### WHAT YOU NEED TO DO
Would you print only the lines running from the one with "Figure 5. Commit Out-of-Order" to the final line of the data below, word for word and without pictures?

### AVAILABLE DATA
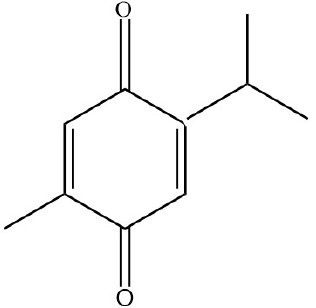
Figure 1. Thymoquinone chemical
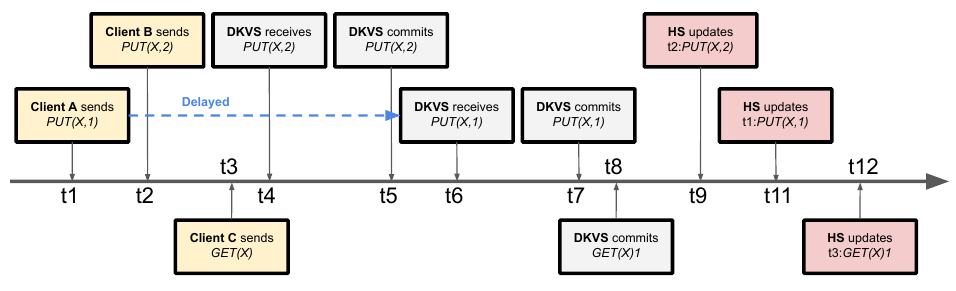
Figure 5. Commit Out-of-Order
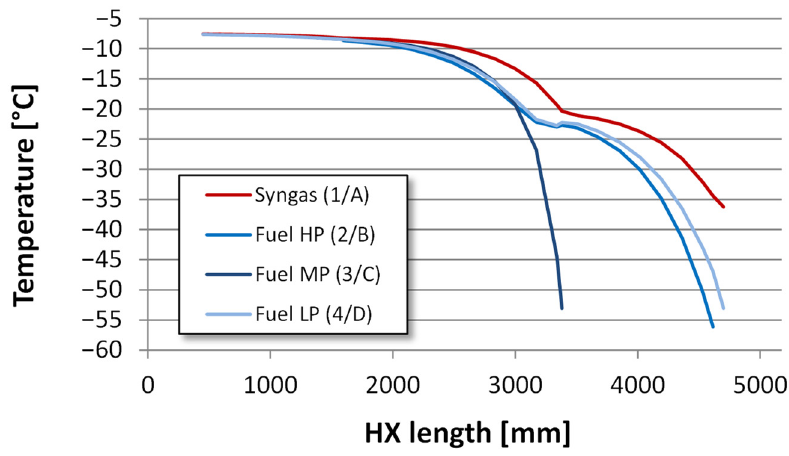
Figure 8. Temperature profiles for plate-fin heat exchanger HX2a.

### COMPLETED TASK
Figure 5. Commit Out-of-Order
Figure 8. Temperature profiles for plate-fin heat exchanger HX2a.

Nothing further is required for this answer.